We had one of the wettest springs on record out here, with one of the rainiest Mays. There was some serious flooding on the rivers out here, and some of the bridges around Shakopee (where I work) were closed for about 6 weeks. What a mess!

Then, it got hot. We had the driest 1st-two-weeks-of-July on record, ever. It was 110 with the heat index two days ago, and as I'm sure you've heard, Korey Stringer, one of the Minnesota Vikings, died from heatstroke complications yesterday! My oh my! And boy did we pick the right year to get a new furnace, complete with central A/C. The greatest invention ever, except for maybe the dehumidifier in the basement. That's good too.

I got a new logo for Crap From The Past, and I'll probably be making bumper stickers and T-shirts. Did you know that white T-shirts are cheaper than all the other colors? Why does everyone know that except me?

The CFTP website got a major upgrade, and you music geeks can keep yourselves entertained for hours with this page: www.crapfromthepast.com/favorites

Apparently, the CFTP site is now one of the world's leading authorities on Milli Vanilli. If you go to Google and search on Girl You Know It's True, Baby Don't Forget My Number, or any other Milli Vanilli hits, my site comes up first! I rule!

Finally, I'll wrap this up with more music geekery.

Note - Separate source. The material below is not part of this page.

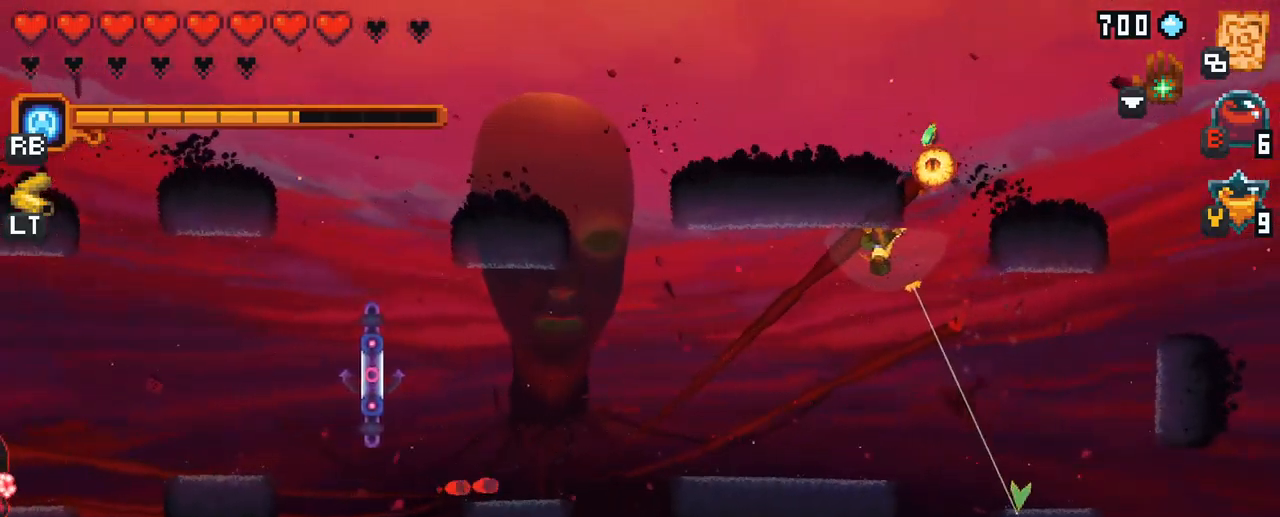
{"buttons": [], "left_stick": "down-left", "right_stick": "center", "events": [[150, "left_stick", "left"], [200, "left_stick", "down-left"]]}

There was a legendary live recording from 1974 of the band Steely Dan. The song "Bodhisattva" began with a 2-1/2 minute-long rambling introduction by a thoroughly-inebriated Jerome Aniton, who eventually introduced the band as Mr. Steely Dan.

I suggested to my friend Chuck, "Jerome Aniton ordering lunch in the cafeteria". He came up with this:

"Well, look at all the fine people here....haaa....I think we're in for one....damn fine lunch here today....haaa....you can tell all your friends...hell you can tell 'em over in Watts.....haaa....that they missed out on a....damn good lunch. And all you...little....little pretty ones....haaa...can have lunch too...I don't know...whatever. Because in this here cafeteria right now....Mister...whatever...is gonna fix up a sandwich and chip combo plate that's gonna make you say that....haaa...this cafeteria in Santamonnica....haaa....is def-nitly....on fi-ya...."

Nicely done, Chuck.

That's all from our end. Hope all is well, and we'll talk to you soon!